▸ **Activity**: Only one stretch of the data is wanted: the line containing "seit 2005 Auseinandersetzung", the line containing "Fotoinstallation (2007), Video (2011)", and every line between them, copied exactly.

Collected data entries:
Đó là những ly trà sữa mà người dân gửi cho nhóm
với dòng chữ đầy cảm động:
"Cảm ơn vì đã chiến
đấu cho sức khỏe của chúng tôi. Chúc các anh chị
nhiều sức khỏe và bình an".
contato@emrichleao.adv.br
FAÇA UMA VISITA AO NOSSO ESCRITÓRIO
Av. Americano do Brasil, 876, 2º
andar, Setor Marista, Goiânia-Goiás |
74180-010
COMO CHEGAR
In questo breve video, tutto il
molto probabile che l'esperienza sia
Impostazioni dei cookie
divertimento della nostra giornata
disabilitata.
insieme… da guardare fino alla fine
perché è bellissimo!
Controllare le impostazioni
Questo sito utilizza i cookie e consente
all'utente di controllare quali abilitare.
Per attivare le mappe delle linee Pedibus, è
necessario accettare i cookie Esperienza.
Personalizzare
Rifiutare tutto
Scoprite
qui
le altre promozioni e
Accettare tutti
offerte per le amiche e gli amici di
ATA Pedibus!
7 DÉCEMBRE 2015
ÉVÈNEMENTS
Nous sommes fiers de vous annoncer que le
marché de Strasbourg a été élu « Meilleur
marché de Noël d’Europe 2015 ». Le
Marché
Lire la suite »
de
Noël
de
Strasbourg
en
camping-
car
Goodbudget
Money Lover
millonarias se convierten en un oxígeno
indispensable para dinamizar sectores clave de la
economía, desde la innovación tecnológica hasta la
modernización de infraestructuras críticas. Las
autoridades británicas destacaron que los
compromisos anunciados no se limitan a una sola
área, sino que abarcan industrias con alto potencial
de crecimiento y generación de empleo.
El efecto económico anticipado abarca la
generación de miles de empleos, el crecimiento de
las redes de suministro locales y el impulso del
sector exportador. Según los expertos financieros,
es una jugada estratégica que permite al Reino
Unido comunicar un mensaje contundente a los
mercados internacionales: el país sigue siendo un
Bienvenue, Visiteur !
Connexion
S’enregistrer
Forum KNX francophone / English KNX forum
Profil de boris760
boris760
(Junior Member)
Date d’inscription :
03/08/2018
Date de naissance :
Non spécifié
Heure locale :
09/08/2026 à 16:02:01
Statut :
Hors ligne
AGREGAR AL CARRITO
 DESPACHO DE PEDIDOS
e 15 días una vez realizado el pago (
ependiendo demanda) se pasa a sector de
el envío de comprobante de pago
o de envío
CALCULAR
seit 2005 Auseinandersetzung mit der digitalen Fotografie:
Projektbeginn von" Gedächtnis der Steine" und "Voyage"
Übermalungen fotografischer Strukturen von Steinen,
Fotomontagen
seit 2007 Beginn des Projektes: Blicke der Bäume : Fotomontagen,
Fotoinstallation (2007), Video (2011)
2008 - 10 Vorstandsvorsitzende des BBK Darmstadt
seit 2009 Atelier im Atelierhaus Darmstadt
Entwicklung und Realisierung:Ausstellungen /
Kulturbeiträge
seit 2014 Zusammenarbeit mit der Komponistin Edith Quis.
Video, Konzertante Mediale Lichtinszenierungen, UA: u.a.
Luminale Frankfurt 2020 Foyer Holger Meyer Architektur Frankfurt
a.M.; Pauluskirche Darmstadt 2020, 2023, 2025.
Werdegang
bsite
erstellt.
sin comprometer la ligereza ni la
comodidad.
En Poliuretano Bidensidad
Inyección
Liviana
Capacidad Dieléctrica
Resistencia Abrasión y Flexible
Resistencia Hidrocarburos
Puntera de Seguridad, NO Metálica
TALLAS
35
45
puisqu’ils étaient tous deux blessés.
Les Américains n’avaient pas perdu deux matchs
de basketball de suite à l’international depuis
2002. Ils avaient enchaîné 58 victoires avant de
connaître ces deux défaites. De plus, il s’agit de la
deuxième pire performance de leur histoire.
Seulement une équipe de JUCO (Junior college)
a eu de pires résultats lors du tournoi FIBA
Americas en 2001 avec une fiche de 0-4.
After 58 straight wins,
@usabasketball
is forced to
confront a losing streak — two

▸ **Result of the task**:
seit 2005 Auseinandersetzung mit der digitalen Fotografie:
Projektbeginn von" Gedächtnis der Steine" und "Voyage"
Übermalungen fotografischer Strukturen von Steinen,
Fotomontagen
seit 2007 Beginn des Projektes: Blicke der Bäume : Fotomontagen,
Fotoinstallation (2007), Video (2011)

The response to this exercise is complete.